*AUFGABENZIEL:* Zähle alle Gruppen auf, die laut Varoufakis im Artikel über den griechischen Finanzminister ihr Geld bekommen sollen.

*BEREITGESTELLTER TEXT:*
────────────────

Varoufakis in Mittelfinger-Video: "Löst das Problem doch selbst"

APA/EPA/ANDREA BUTTI
  • Drucken

Ein Video aus 2013 zeigt eine Szene, in der Varoufakis den Deutschen vermeintlich den Stinkefinger zeigt. Der griechische Finanzminister sprach von Fälschung.

Trotz zunehmend leerer Kassen in Athen hält der griechische Finanzminister Yanis Varoufakis die Lage nicht für dramatisch. Es handle sich um ein "unbedeutendes Liquiditätsproblem", das Europa nicht auseinander treiben dürfe, sagte er am Sonntagabend in der ARD-Sendung "Günther Jauch". Auch der griechische Regierungschef Alexis Tsipras hat Berichte dementiert, wonach seinem Land noch in diesem Monat die Pleite droht. "Es gibt absolut kein Liquiditätsproblem", sagte Tsipras am Sonntag in Athen nach einem Treffen mit seinem Finanzminister.

Auf die Frage, ob sein Land noch vor Monatsende zahlungsunfähig werden könne, wich Varoufakis aus: "Wir in der griechischen Regierung tun unser Bestes, um sicherzustellen, dass alle Gläubiger ihr Geld zurückbekommen." Gleichzeitig müssten auch Rentner, Pensionisten und Staatsbedienstete rechtzeitig ihr Geld bekommen. Griechenlands Staat brechen die Steuereinnahmen weg. Zugleich steht die Regierung unter Druck, weil sie laufende Schulden bedienen muss. Noch im März stehen Zahlungen an den IWF und andere Gläubiger in Höhe von 1,6 Milliarden Euro an. 

Varoufakis hält Video für Fälschung

Für mehr Aufregung als die Schuldendiskussion sorgte in der Jauch-Sendung die Einspielung eines älteren Videos von Varoufakis, in dem der Grieche vermeintlich den Deutschen den Stinkefinger zeigt. Varoufakis, live aus Athen zugeschaltet, reagierte empört und sprach von einer Fälschung: "Das ist ein unechtes Video. Der Finger ist reinmontiert worden."

────────────────

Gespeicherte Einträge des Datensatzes
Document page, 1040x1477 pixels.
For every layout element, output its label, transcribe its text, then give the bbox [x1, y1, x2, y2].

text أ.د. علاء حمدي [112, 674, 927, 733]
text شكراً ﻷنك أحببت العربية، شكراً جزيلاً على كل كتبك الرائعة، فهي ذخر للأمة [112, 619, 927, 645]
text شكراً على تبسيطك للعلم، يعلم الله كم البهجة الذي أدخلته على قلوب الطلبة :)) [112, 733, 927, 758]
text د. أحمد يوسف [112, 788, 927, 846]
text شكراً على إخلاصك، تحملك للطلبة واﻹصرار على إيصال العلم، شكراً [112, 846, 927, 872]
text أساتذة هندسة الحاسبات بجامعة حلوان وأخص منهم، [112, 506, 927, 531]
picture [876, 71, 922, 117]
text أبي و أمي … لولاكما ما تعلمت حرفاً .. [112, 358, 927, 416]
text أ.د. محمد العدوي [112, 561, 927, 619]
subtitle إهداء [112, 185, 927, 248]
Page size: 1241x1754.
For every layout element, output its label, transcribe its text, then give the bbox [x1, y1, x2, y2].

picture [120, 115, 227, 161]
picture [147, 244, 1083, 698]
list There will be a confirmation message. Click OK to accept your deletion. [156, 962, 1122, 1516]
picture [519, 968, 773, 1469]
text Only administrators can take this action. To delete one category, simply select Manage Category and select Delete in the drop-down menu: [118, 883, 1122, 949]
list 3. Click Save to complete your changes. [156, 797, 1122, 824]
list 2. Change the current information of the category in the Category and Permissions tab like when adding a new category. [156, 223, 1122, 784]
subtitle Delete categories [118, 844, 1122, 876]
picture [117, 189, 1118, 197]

────────────────

*SCHRIFTLICHE ANTWORT:* Gläubiger, Rentner, Pensionisten, Staatsbedienstete